エベロスとのイザコザについてなんだけど。父はエベロス家を恨んでいるみたいで、勝つ事しか考えてない。それで戦いに関しては聞く耳を持たなくて、私や重鎮たちが何を言ってもダメなんだ」
「………………………」
「私はできることなら穏便に終わらせたい。とても高い理想だとわかってはいるけどね。今までお互いにそうとうな犠牲を出してきたから、今さら話し合いで解決しようと言っても聞いてはくれないだろう」
エリスは複雑な表情を浮かべながらジョルジュの話に耳を傾けていたが、言葉が途切れたのを確認すると口を開く。
「仮に私が加わっても同じでしょう。それにあなた方が前線に立てば戦況をひっくり返すことぐらい
簡単なのでは?」
「そうしたいんだけどね、父が許してくれないんだ。どうもジワジワと攻めるのが好きみたいで。
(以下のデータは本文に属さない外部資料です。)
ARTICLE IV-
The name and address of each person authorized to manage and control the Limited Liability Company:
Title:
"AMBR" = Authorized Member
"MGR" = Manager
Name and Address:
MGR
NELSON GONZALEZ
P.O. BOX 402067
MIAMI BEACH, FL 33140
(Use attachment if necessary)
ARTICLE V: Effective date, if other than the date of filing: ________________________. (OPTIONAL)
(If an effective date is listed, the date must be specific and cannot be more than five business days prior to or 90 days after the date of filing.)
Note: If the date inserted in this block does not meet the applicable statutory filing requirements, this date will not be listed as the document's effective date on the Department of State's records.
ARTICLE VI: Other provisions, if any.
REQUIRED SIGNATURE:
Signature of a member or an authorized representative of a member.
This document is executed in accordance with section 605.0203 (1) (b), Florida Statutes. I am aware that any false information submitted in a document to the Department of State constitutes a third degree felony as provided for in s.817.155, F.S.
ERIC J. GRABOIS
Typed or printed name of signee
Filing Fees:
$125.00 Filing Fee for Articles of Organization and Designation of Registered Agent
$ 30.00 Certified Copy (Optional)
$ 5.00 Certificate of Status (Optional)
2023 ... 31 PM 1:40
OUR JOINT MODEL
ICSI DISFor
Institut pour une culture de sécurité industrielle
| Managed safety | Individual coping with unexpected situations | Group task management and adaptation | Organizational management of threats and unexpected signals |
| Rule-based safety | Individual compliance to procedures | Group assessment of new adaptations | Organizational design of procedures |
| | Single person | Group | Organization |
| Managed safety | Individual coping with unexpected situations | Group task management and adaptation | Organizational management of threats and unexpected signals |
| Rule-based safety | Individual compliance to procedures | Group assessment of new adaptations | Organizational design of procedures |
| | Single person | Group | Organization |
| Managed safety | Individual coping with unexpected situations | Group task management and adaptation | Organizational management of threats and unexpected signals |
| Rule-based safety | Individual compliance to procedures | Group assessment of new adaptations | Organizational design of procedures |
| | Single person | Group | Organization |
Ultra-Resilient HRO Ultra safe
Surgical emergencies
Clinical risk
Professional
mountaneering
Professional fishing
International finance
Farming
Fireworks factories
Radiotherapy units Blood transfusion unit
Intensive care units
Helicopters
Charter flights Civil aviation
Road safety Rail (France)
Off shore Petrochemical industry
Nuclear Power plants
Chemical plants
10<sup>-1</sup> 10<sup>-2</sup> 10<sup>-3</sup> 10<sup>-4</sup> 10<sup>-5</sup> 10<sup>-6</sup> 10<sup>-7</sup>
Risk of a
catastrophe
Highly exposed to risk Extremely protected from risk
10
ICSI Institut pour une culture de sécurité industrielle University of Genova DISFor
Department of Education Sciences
1度、弟が前線に立った時があったんだけど、優勢で終わったのに長い時間説教を受けたんだ」
「変わった方ですね」
エリスの言葉にジョルジュは困ったように眉を下げただけだった。ふと、エリスが何かを思い出したように声を漏らす。
「1つお尋ねしても?」
「何かな?」
「なぜ私の居場所がわかったのですか?」
「ああ、それか。パッカツで君が意識を失ってる間に追跡魔法をかけたんだ。君と対面したのに何も
しなかったじゃ、父や重鎮たちからこっ酷く言われるからね」
話を聞きながらエリスは自分の全身を眺めた。特に文様や印は刻まれておらず眉をひそめる。
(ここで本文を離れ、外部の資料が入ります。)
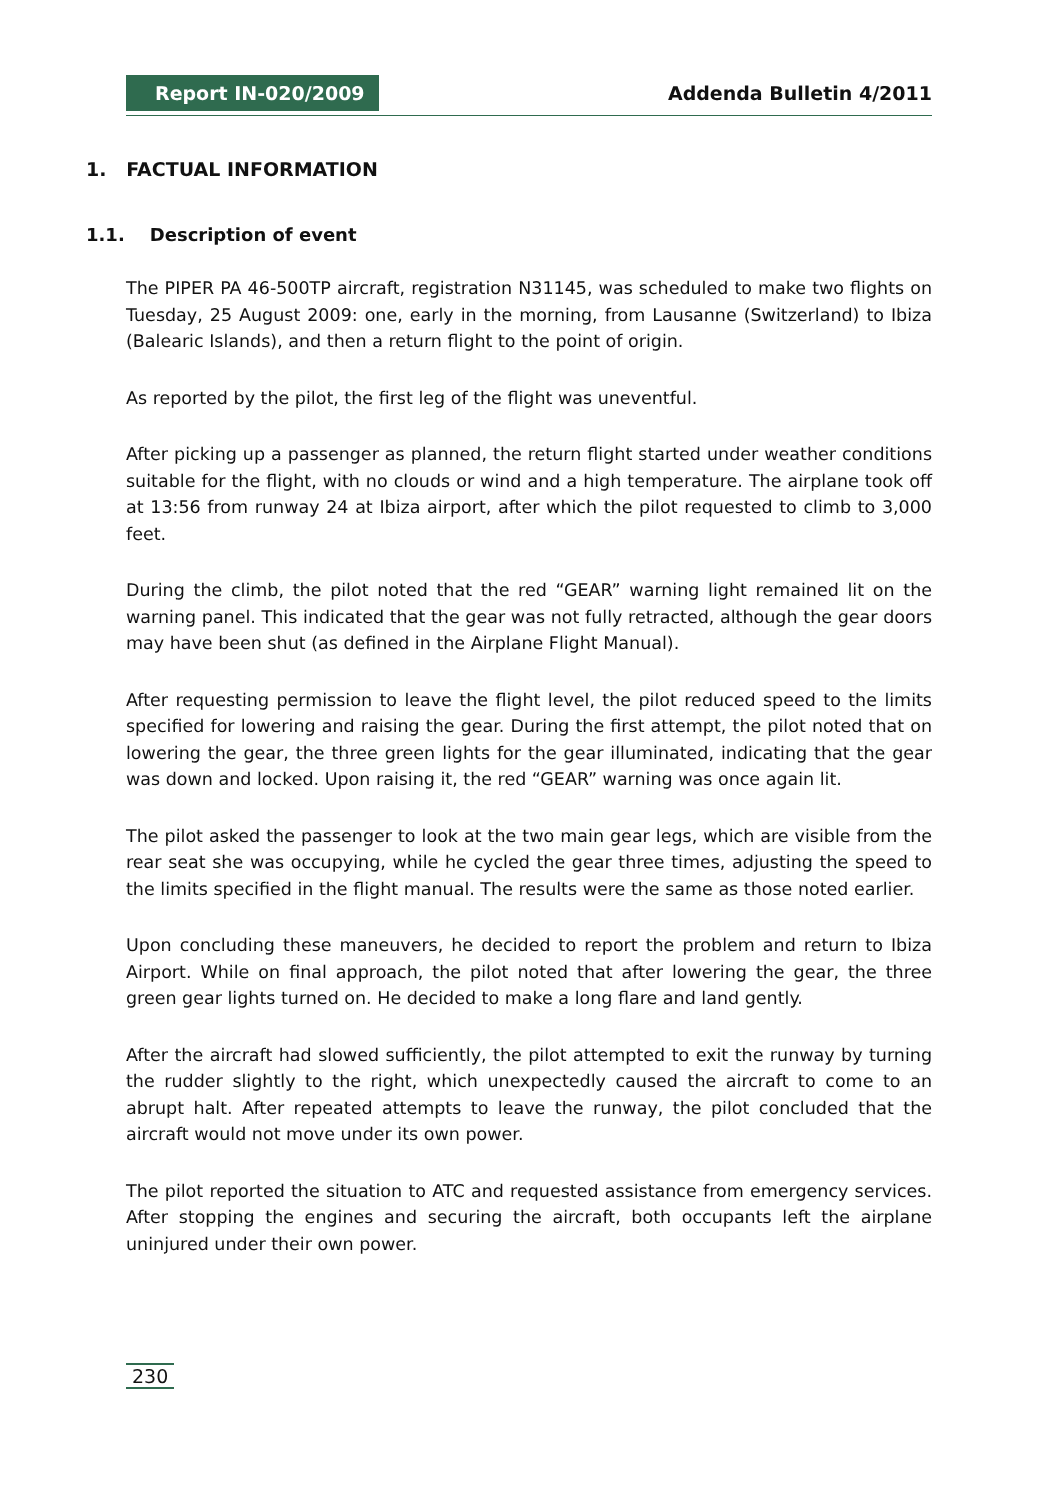Report IN-020/2009
Addenda Bulletin 4/2011
1. FACTUAL INFORMATION
1.1. Description of event
The PIPER PA 46-500TP aircraft, registration N31145, was scheduled to make two flights on Tuesday, 25 August 2009: one, early in the morning, from Lausanne (Switzerland) to Ibiza (Balearic Islands), and then a return flight to the point of origin.
As reported by the pilot, the first leg of the flight was uneventful.
After picking up a passenger as planned, the return flight started under weather conditions suitable for the flight, with no clouds or wind and a high temperature. The airplane took off at 13:56 from runway 24 at Ibiza airport, after which the pilot requested to climb to 3,000 feet.
During the climb, the pilot noted that the red “GEAR” warning light remained lit on the warning panel. This indicated that the gear was not fully retracted, although the gear doors may have been shut (as defined in the Airplane Flight Manual).
After requesting permission to leave the flight level, the pilot reduced speed to the limits specified for lowering and raising the gear. During the first attempt, the pilot noted that on lowering the gear, the three green lights for the gear illuminated, indicating that the gear was down and locked. Upon raising it, the red “GEAR” warning was once again lit.
The pilot asked the passenger to look at the two main gear legs, which are visible from the rear seat she was occupying, while he cycled the gear three times, adjusting the speed to the limits specified in the flight manual. The results were the same as those noted earlier.
Upon concluding these maneuvers, he decided to report the problem and return to Ibiza Airport. While on final approach, the pilot noted that after lowering the gear, the three green gear lights turned on. He decided to make a long flare and land gently.
After the aircraft had slowed sufficiently, the pilot attempted to exit the runway by turning the rudder slightly to the right, which unexpectedly caused the aircraft to come to an abrupt halt. After repeated attempts to leave the runway, the pilot concluded that the aircraft would not move under its own power.
The pilot reported the situation to ATC and requested assistance from emergency services. After stopping the engines and securing the aircraft, both occupants left the airplane uninjured under their own power.
230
「確認ですが、私の存在は知れ渡っているわけですね?」
「うん。手配書が出ているのは知っているよね?五体満足で生かした状態で連れてこいって命令が
出てる。でも君はそう簡単に従わないだろう?」
エリスは小さく頷いた。その様子を見てジョルジュは安心したように微笑む。
「やっぱりね。いや、それでいいんだよ。もし父や弟みたいだったらどうしようかと思った。
私とは気が合うみたいだね」
「追跡魔法、解かせてもらいますね」
「そう。信頼できる者には言ってきたんだけど、君の方が上手だったとでも言い訳しておこう」
少したけ表情をくずして言うジョルジュに阻止する気は見られない。
素早くエリスが呪文を唱えると、彼女をスキャンするように黄色い輪が上から下に動き、床につくと同時に跡形もなく消える。
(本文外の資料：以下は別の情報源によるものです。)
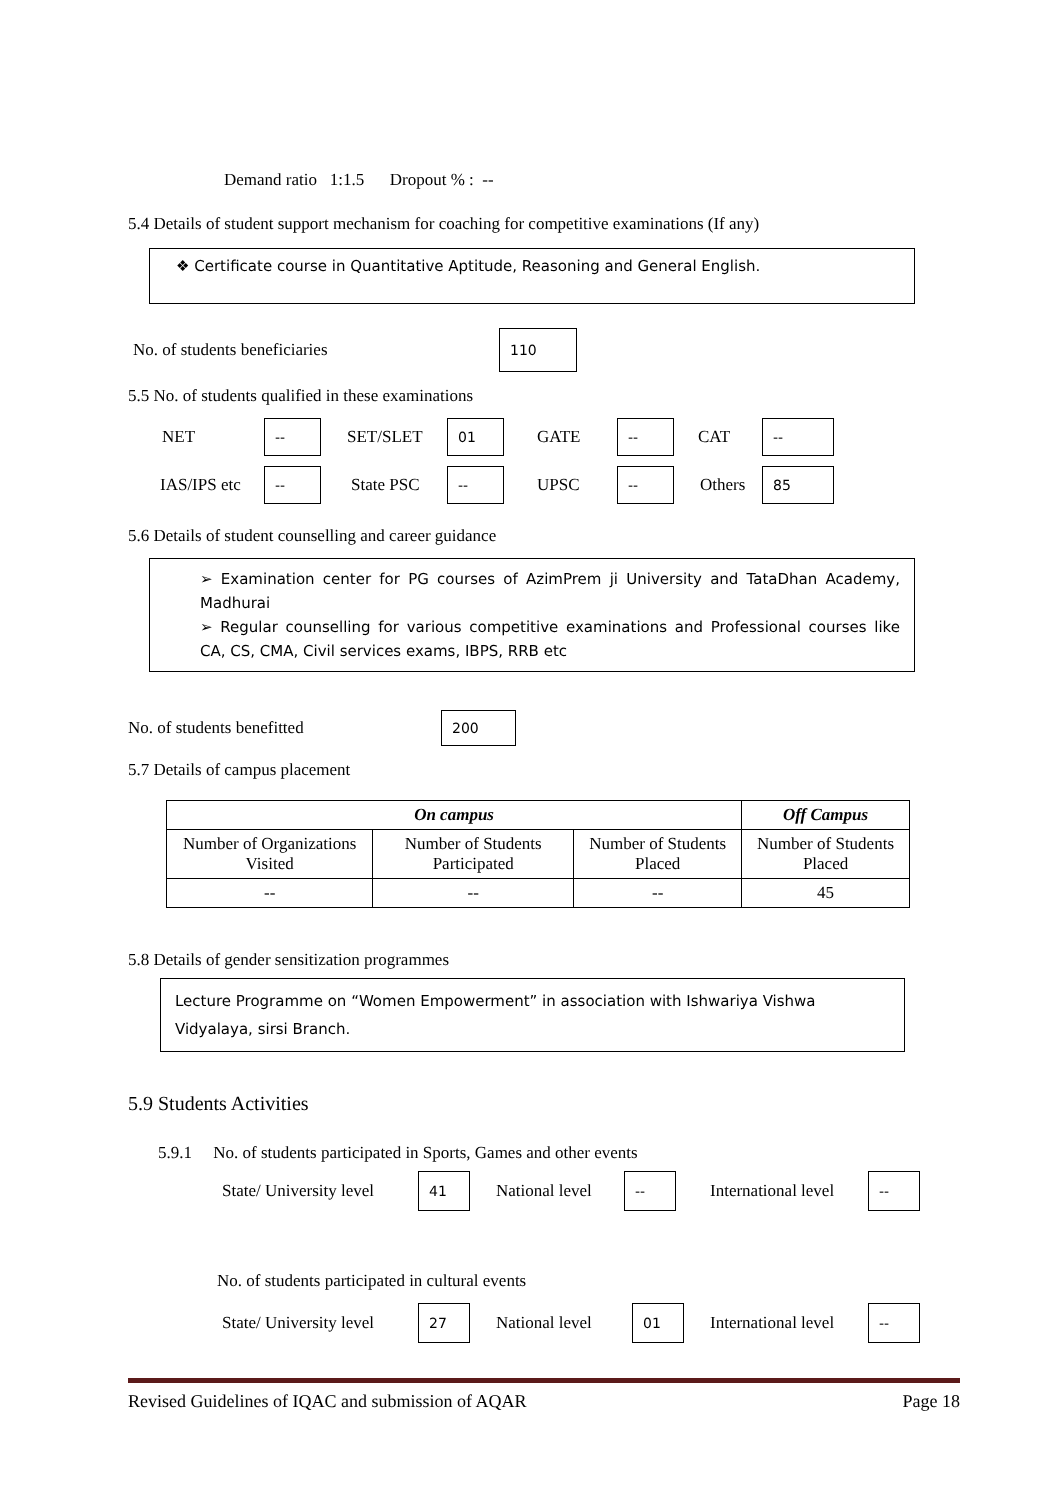Demand ratio 1:1.5 Dropout % : --
5.4 Details of student support mechanism for coaching for competitive examinations (If any)
❖ Certificate course in Quantitative Aptitude, Reasoning and General English.
No. of students beneficiaries
110
5.5 No. of students qualified in these examinations
NET
--
SET/SLET
01
GATE
--
CAT
--
IAS/IPS etc
--
State PSC
--
UPSC
--
Others
85
5.6 Details of student counselling and career guidance
➢ Examination center for PG courses of AzimPrem ji University and TataDhan Academy, Madhurai
➢ Regular counselling for various competitive examinations and Professional courses like CA, CS, CMA, Civil services exams, IBPS, RRB etc
No. of students benefitted
200
5.7 Details of campus placement
| On campus | | | Off Campus |
| --- | --- | --- | --- |
| Number of Organizations Visited | Number of Students Participated | Number of Students Placed | Number of Students Placed |
| -- | -- | -- | 45 |
5.8 Details of gender sensitization programmes
Lecture Programme on “Women Empowerment” in association with Ishwariya Vishwa Vidyalaya, sirsi Branch.
5.9 Students Activities
5.9.1 No. of students participated in Sports, Games and other events
State/ University level
41
National level
--
International level
--
No. of students participated in cultural events
State/ University level
27
National level
01
International level
--
Revised Guidelines of IQAC and submission of AQAR Page 18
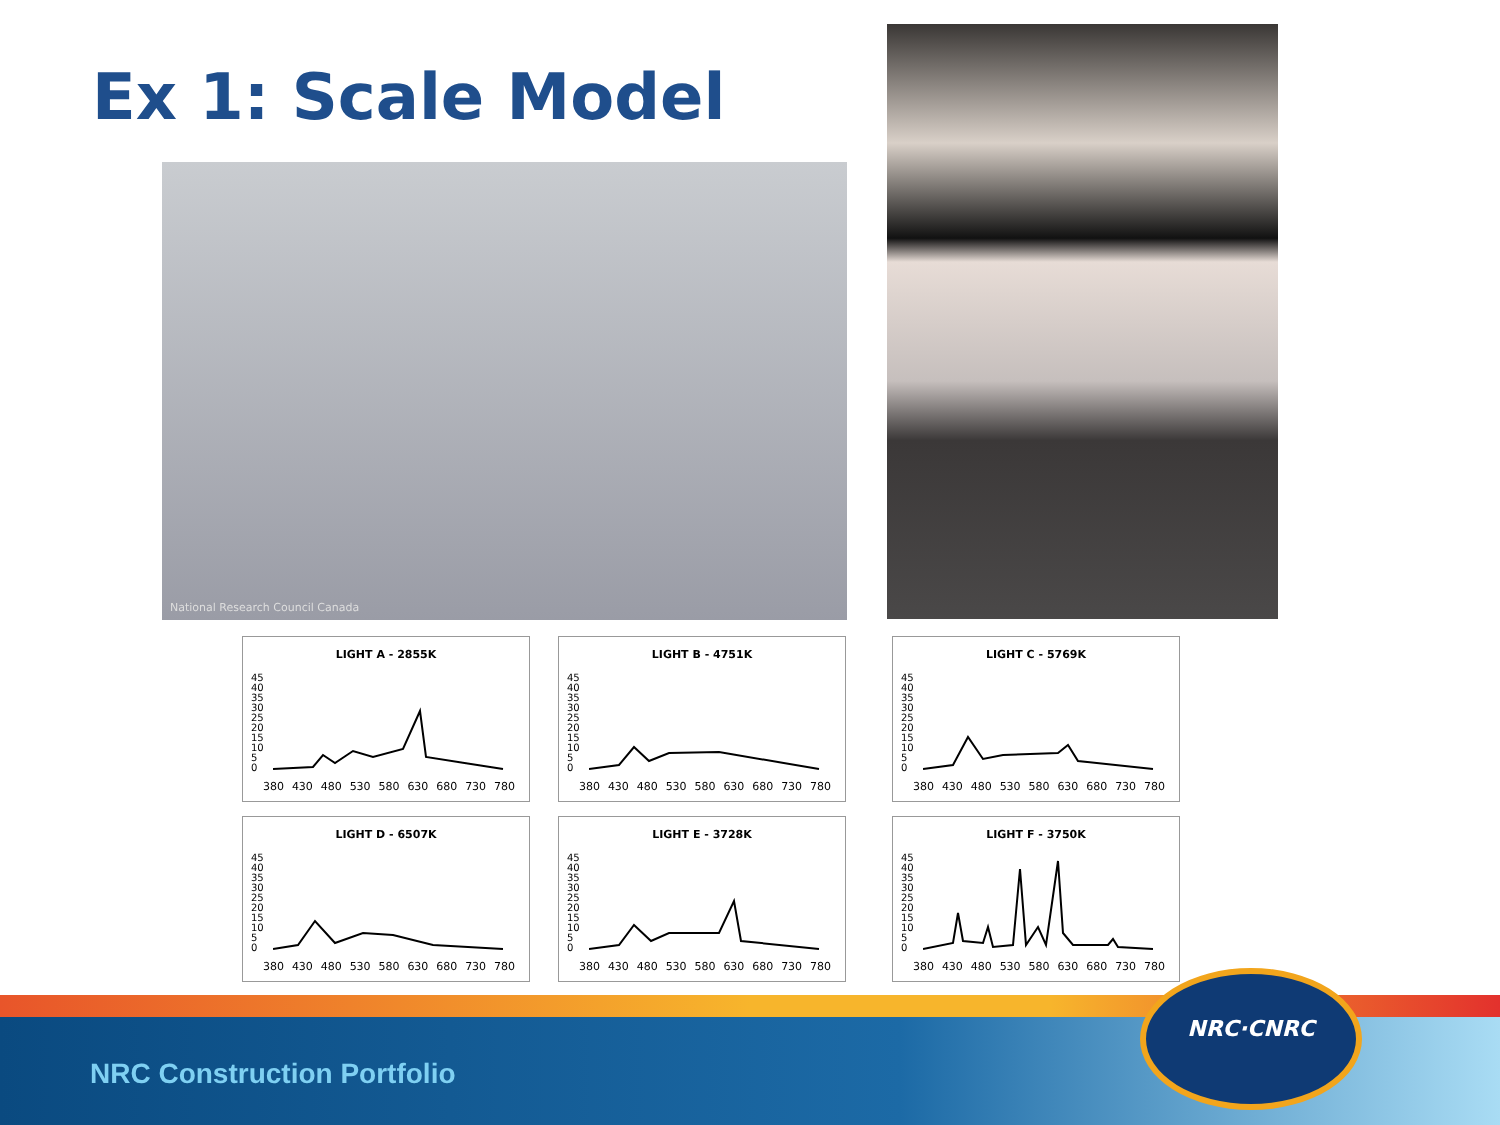Ex 1: Scale Model
National Research Council Canada
LIGHT A - 2855K
45
40
35
30
25
20
15
10
5
0
380 430 480 530 580 630 680 730 780
LIGHT B - 4751K
45
40
35
30
25
20
15
10
5
0
380 430 480 530 580 630 680 730 780
LIGHT C - 5769K
45
40
35
30
25
20
15
10
5
0
380 430 480 530 580 630 680 730 780
LIGHT D - 6507K
45
40
35
30
25
20
15
10
5
0
380 430 480 530 580 630 680 730 780
LIGHT E - 3728K
45
40
35
30
25
20
15
10
5
0
380 430 480 530 580 630 680 730 780
LIGHT F - 3750K
45
40
35
30
25
20
15
10
5
0
380 430 480 530 580 630 680 730 780
NRC Construction Portfolio
NRC·CNRC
一部始終を見届けてかたジョルジュは軽く首を傾げて話を続けた。
「そういえばもう少し荷物が多かったような気がするけど、どうしたんだい?
まさかどこかに置いてきたとか?」
「そんなことどうでもいいでしょう」
「よくない。実は荷物にも魔法をかけさせてもらったんだ。それで、この事を弟だけに伝えたん
だけど、たぶんその荷物の場所に向かってる」
ジョルジュの言葉を聞いてエリスの顔から血の気が引いていく。荷物はイカナ村に預けているからだ。
「人に預けたのかい?」
「はい……」
「それはまずい!君を匿った罪でその人たちを連行するだろう。弟は父に似て容赦ないんだ」
「行かなきゃ!」
勢いよく立ち上がったエリスをジョルジュは複雑な表情で眺めている。
「おそらく戦闘は避けられないと思うよ。弟は戦いが好きなんだ。それに、せっかく変装したのに
行っていいのかい?」
「………………それでも行かないと行けないんです」
少し沈黙があったものの目に曇りのないエリスにジョルジュは小さなため息をつく。
「そう……。あと、ひとつ忠告。次に私と会った時は戦うことになる。ただ、五体満足と命の保証はあるけどね」
「覚えておきます」
エリスは軽く頭を下げると早足で酒場を出て行った。ベルゼブブも無言で後を追う。
ジョルジュは彼等の後ろ姿を見送ると息をついた。
「話を聞いてもらえてよかった。少し気分が楽になったよ。
それにしてもあの使い魔は手強そうだね。隙を見てまた追跡魔法をかけようと思ってたんだけど、
ずっと私を監視しててかけられなかった」
彼の呟きは客の会話にかき消されていった。